Maslin pointed out that earlier in his career, because he was so good looking, not many people credit Baldwin for being funny, despite his work on “Saturday Night Live.” Now, and maybe because of his declining looks, Baldwin wryly pointed out, everyone seems to give him credit – be it for his comedic ability, his environmental efforts, or a possible future run for political office.

Everyone, and we suspect Baldwin himself is with that group, is trying to figure out the same thing: What’s next for Alec Baldwin?

What They Said
“Movie audiences date you and TV audiences marry you.”
- Alec Baldwin is going to stop having affairs

“Public officials deserve a lot more scrutiny than public figures.”
- Alec Baldwin believes that the public has no right to know what he does in his personal life

“Comcast is in Philadelphia, G.E. is in Fairfield, and that’s all I know.”
– Alec Baldwin knows less than Jack Donaghy about the inner workings of NBC Universal

“It’s like ‘Rocky Horror Picture Show’ without the wit or charm.”
- Alec Baldwin insults “The Room,” but in a way that “The Room” fans would probably celebrate

What We Thought

  • We found Baldwin’s comments about the decline of modern movies fascinating.

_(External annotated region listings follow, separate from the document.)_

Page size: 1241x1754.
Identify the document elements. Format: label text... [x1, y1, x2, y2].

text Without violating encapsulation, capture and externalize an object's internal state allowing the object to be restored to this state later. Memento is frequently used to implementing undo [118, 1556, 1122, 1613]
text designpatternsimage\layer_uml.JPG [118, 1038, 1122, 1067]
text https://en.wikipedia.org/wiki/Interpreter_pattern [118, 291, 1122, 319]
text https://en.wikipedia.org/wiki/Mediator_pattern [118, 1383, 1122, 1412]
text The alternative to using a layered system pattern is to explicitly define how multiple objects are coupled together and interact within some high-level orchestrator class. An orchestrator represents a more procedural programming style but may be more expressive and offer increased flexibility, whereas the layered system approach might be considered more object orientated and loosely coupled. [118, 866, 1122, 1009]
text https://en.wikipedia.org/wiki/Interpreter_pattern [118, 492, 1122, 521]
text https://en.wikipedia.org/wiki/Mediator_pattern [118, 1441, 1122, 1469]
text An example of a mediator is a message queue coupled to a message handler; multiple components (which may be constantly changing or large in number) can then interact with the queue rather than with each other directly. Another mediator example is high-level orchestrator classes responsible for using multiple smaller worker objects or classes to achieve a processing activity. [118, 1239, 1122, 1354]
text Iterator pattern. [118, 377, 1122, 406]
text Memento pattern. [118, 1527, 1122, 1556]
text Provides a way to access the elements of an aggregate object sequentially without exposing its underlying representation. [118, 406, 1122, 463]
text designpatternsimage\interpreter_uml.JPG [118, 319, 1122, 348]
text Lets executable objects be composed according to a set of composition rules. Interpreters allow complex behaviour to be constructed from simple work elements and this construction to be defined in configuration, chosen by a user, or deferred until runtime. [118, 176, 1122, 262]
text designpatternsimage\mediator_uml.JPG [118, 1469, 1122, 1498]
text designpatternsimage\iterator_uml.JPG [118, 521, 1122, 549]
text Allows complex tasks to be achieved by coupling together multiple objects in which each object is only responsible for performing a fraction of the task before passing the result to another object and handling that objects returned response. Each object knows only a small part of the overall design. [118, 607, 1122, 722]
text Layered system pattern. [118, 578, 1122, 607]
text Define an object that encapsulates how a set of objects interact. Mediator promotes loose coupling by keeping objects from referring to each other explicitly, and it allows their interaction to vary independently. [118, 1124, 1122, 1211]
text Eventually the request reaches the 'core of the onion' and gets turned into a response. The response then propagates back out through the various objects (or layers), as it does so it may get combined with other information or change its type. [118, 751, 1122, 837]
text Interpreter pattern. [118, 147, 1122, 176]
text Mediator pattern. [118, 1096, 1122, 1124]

He claims that John Travolta was the last true movie star, someone whose persona could draw customers to his movies and then deliver on that stardom. Since then, Baldwin says actors are used more to get people into the seats, but it’s the technicians who have to do the real work on the product.
  • After drilling Baldwin on some more serious points, Maslin tried to lighten the mood by asking Baldwin a series of true-or-false questions based on what she read about him online. This Internet fact-check revealed that Baldwin once had a job as a waiter at Studio 54. It also left him wondering whether the audience came to hear him talk about that.

Some audience behavior seems to repeat itself panel after panel. We’ll be updating a running list of “PANEL RULES!” that will help ensure that you are not the dweeb of the Panel Nerds.

Panel Nerds don’t like…Reminiscers
It was nice of so many of Baldwin’s old neighborhood friends (and dentist) to come out and support the Westchester County native. But did they all have to make their ways to the microphone? The first time it was endearing, but by the third and fourth example we were wishing for strangers to bypass the memory keepers in the line. With limited time and access to Baldwin, we wanted to hear more questions and answers. Instead, we heard a series of anecdotes that didn’t lead to anything but self-indulgence. Let’s keep the focus on the celebrity panelist, not those who shared a backyard with him.